Government prof honored with best book award

Assistant Professor of Government Jamila Michener’s book, “Fragmented Democracy: Medicaid, Federalism, and Unequal Politics” has been named the winner of the 2019 Virgina Gray Best Book Award.

The prize, sponsored by the American Political Science Association, is awarded annually to the “best political science book published on the subject of U.S. state politics or policy in the preceding three calendar years,” according to the association’s website.

Michener’s research focuses on poverty, racial inequality and public policy. “Fragmented Democracy” examines how Medicaid affects democratic citizenship by focusing on the ways that beneficiaries of Medicaid perceive the government and how those perceptions structure their participation in politics. The book focuses on the perspectives of those who are living in or near poverty, subjects who are disproportionately Black or Latino and people who are reliant on the government for vital resources.  

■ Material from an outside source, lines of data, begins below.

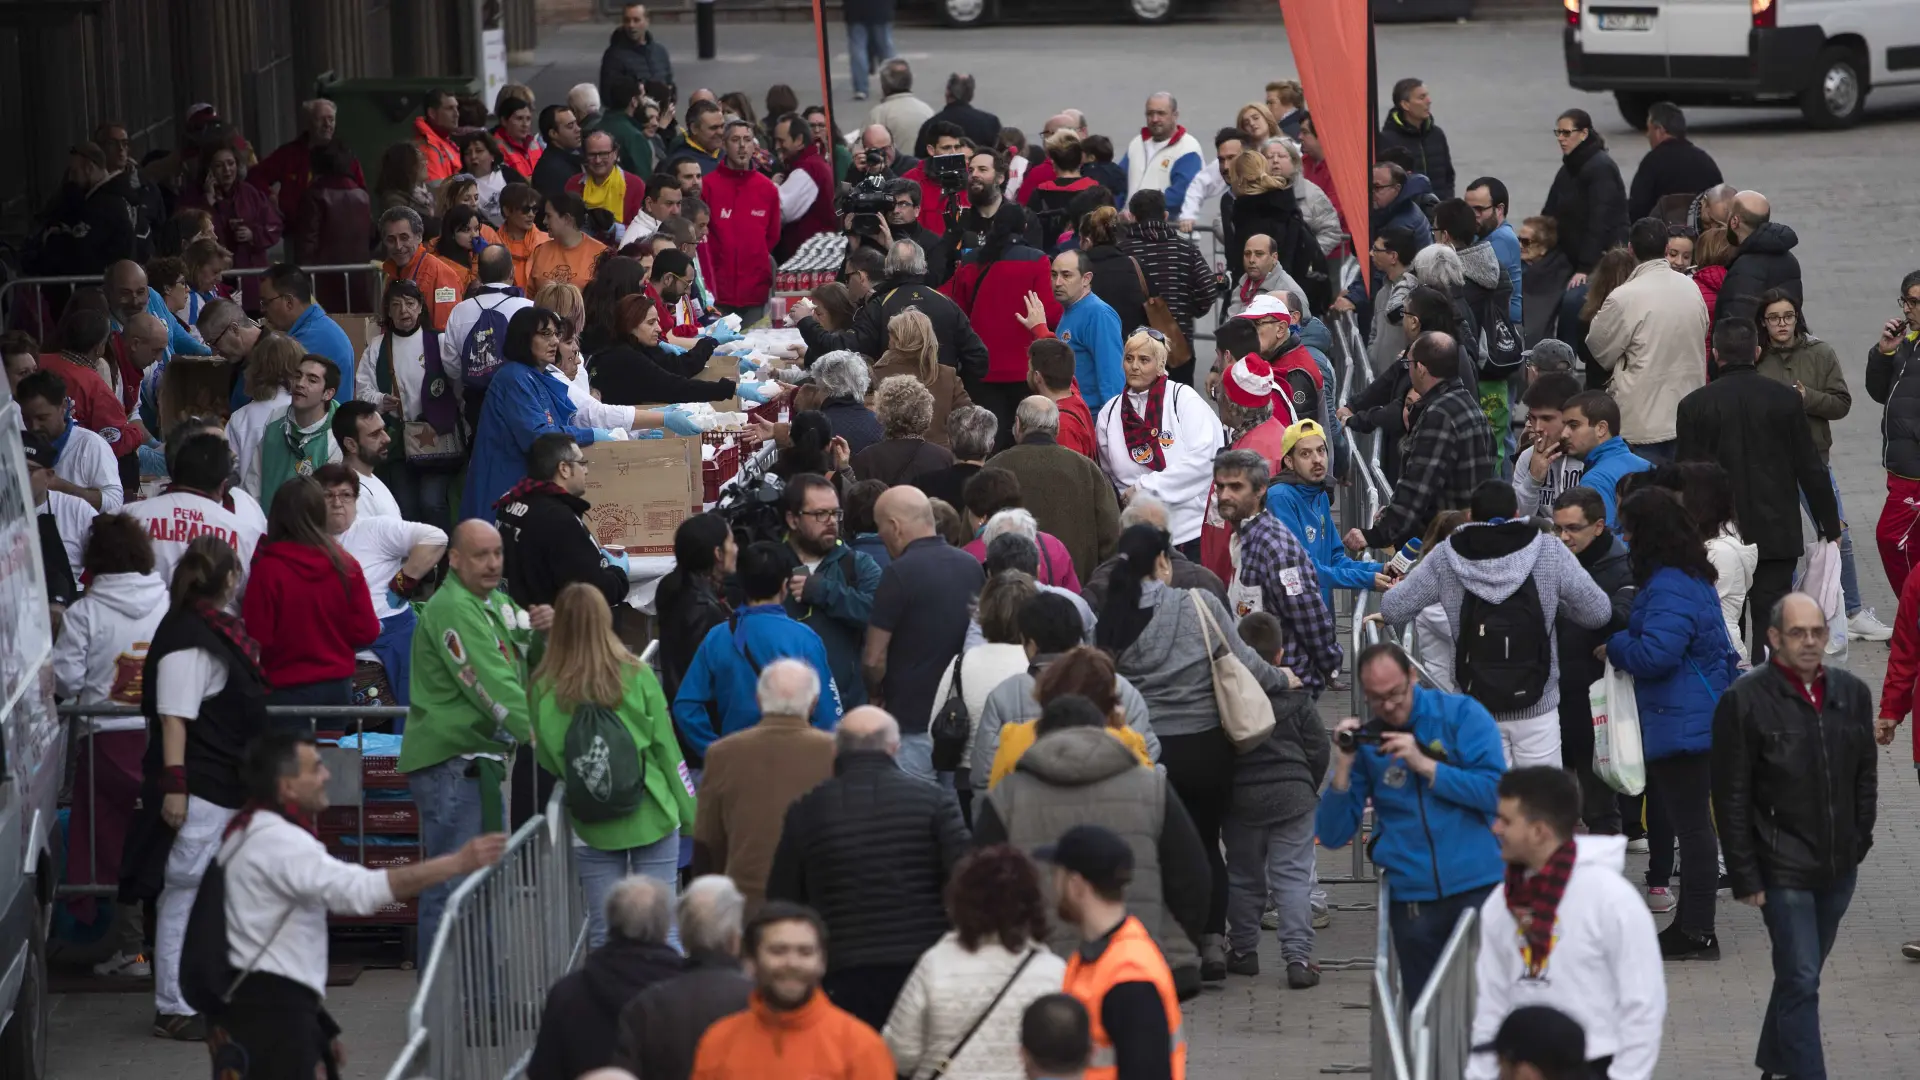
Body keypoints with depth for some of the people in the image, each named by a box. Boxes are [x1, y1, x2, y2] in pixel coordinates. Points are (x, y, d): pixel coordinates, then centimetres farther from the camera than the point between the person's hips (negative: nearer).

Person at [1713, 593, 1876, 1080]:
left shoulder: (1851, 693, 4)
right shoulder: (1745, 701, -11)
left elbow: (1865, 774, 15)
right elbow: (1731, 798, -9)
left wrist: (1859, 839, 8)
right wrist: (1745, 877, -10)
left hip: (1838, 867, 5)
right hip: (1783, 869, -5)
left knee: (1800, 974, 17)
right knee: (1801, 980, -8)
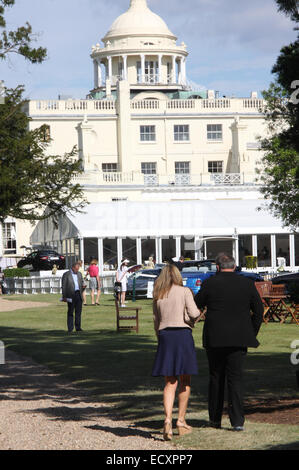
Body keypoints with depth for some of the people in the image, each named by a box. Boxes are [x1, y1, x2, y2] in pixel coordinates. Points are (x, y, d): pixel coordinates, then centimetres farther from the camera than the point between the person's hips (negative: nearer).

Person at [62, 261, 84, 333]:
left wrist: (82, 287, 0)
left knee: (78, 311, 2)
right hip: (71, 295, -5)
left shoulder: (79, 274, 17)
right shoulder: (66, 275, 1)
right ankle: (70, 328, 1)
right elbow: (64, 286, -2)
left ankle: (78, 327, 8)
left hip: (78, 294, 5)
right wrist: (64, 297, -8)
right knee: (70, 312, -2)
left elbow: (81, 283, 25)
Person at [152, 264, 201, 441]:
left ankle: (168, 420, -16)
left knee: (170, 383, 3)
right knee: (185, 382, 9)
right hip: (183, 334, -3)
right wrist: (199, 313, 10)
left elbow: (156, 322, 14)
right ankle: (181, 421, 12)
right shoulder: (184, 291, -2)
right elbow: (194, 313, -13)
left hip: (164, 335, 3)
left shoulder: (158, 297, 11)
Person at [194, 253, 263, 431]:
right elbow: (259, 310, 5)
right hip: (239, 340, 1)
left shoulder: (210, 283, -5)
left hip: (214, 338, -1)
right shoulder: (247, 284, 2)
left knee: (216, 378, 13)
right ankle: (237, 421, -7)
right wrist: (252, 333, 14)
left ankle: (215, 419, 20)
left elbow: (196, 306, 4)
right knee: (236, 378, 2)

Michener’s research has been supported by the Woodrow Wilson Foundation, the Russell Sage Foundation, the National Science Foundation, the Robert Wood Johnson Foundation and the Ford Foundation. She received her master's and doctoral degrees from the University of Chicago and her undergraduate degree from Princeton University. Prior to working at Cornell, she was a Robert Wood Johnson Health Policy Scholar at the University of Michigan.